4u Polynomial Question (1 Viewer)

[AreYouAlright?]

Hey guys,

We as a class have worked through this question up to the point shown on the attached image of the working out. We were able to show the second part but we thought there must be a simpler or more logical way to do so, does anyone have a method to address the second part in this question?

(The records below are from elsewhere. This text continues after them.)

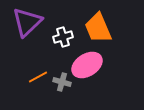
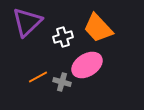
orange trapezoid: rotated 20 degrees counterclockwise
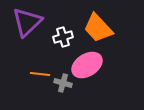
orange line: moved 2 px right, 3 px up; rotated 36 degrees clockwise
gray cross: moved 1 px right, 1 px down
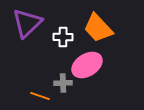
purple triangle: moved 1 px down
white cross: rotated 18 degrees clockwise
orange line: moved 22 px down; rotated 12 degrees clockwise
gray cross: rotated 18 degrees counterclockwise
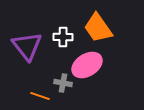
purple triangle: moved 23 px down; rotated 24 degrees counterclockwise
orange trapezoid: rotated 8 degrees clockwise
gray cross: rotated 12 degrees clockwise
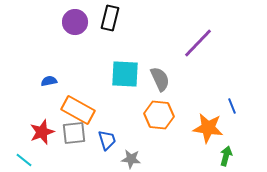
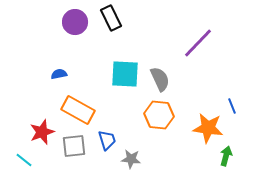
black rectangle: moved 1 px right; rotated 40 degrees counterclockwise
blue semicircle: moved 10 px right, 7 px up
gray square: moved 13 px down
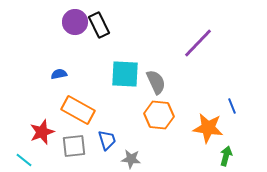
black rectangle: moved 12 px left, 7 px down
gray semicircle: moved 4 px left, 3 px down
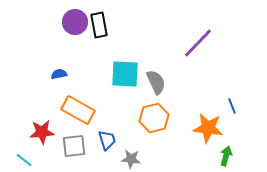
black rectangle: rotated 15 degrees clockwise
orange hexagon: moved 5 px left, 3 px down; rotated 20 degrees counterclockwise
red star: rotated 15 degrees clockwise
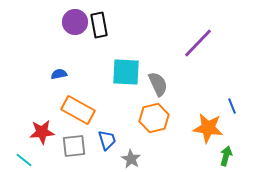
cyan square: moved 1 px right, 2 px up
gray semicircle: moved 2 px right, 2 px down
gray star: rotated 24 degrees clockwise
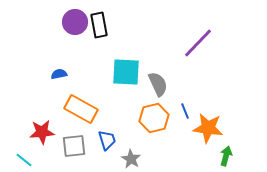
blue line: moved 47 px left, 5 px down
orange rectangle: moved 3 px right, 1 px up
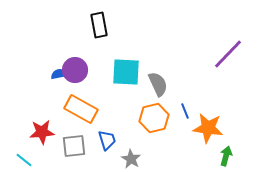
purple circle: moved 48 px down
purple line: moved 30 px right, 11 px down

Any help would be greatly appreciated.

 

[shafqat]

use the fact that sum of roots = 0

 

[AreYouAlright?]

Could you please demonstrate

I still can't see how you would show that, can you please write a proof for it?

 

[shafqat]

from i you know that the solutions of polynomial are cos(-pi/9), cos(7pi/9) and cos (13pi/9)
so from polynomial, some of roots = coeff of x^2/1 = 0
so cos(-pi/9) + cos(7pi/9) + cos (13pi/9) = 0
as cosx is even, cos(-pi/9) = cos(pi/9)
also, remember that cosA = -cos(pi - A) [can be proved expanding RHS using cos(a-b) formula]
applying this to the other 2 terms in above equation,

cos(pi/9) - cos(2pi/9) - cos(4pi/9) = 0
rearranging, cos(pi/9) = cos(2pi/9) + cos(4pi/9)